(Data to process)

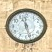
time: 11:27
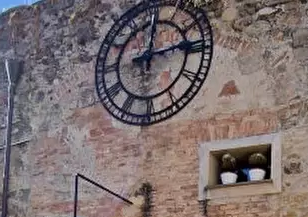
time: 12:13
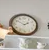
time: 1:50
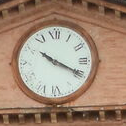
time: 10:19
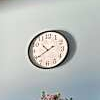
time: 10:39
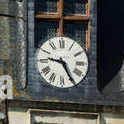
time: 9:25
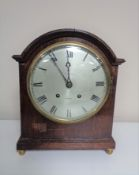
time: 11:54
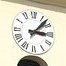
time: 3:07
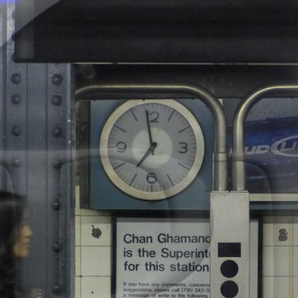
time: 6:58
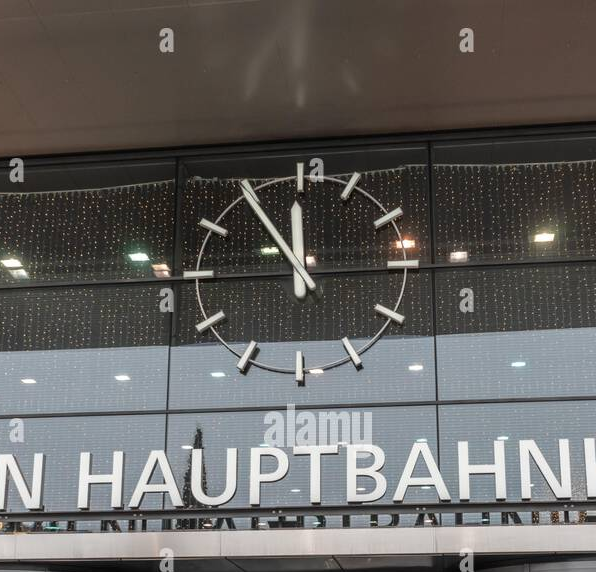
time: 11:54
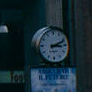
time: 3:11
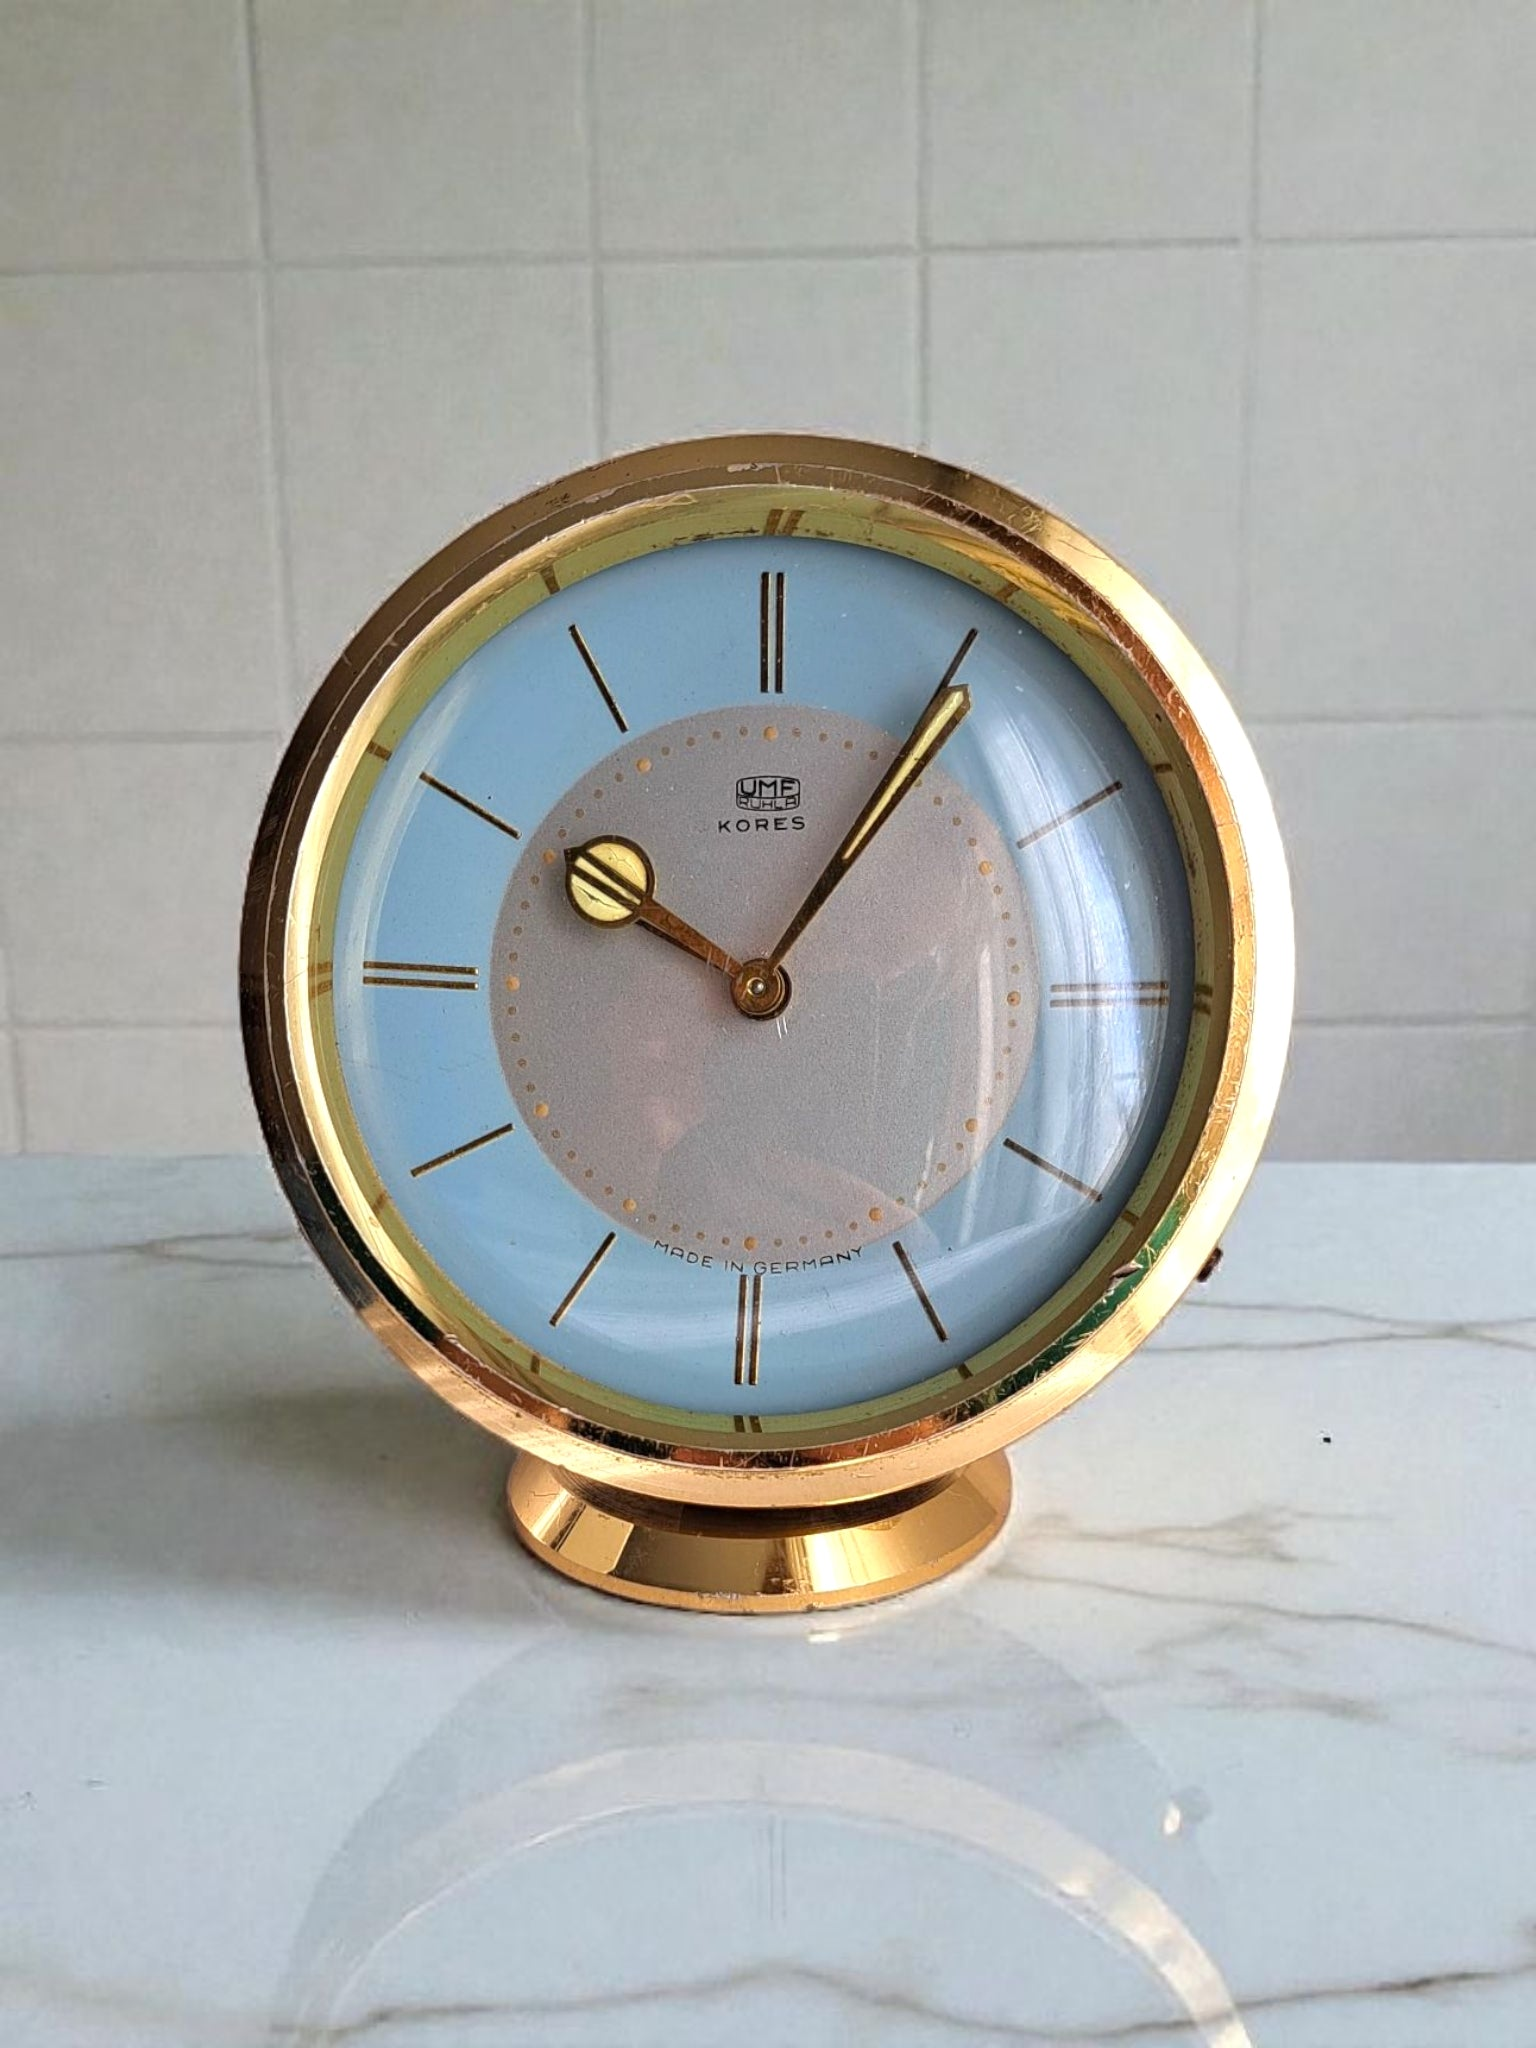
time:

(Directions) Repeat every line above word for word, leaving out the pictures.

(The reply)
time: 11:27
time: 12:13
time: 1:50
time: 10:19
time: 10:39
time: 9:25
time: 11:54
time: 3:07
time: 6:58
time: 11:54
time: 3:11
time:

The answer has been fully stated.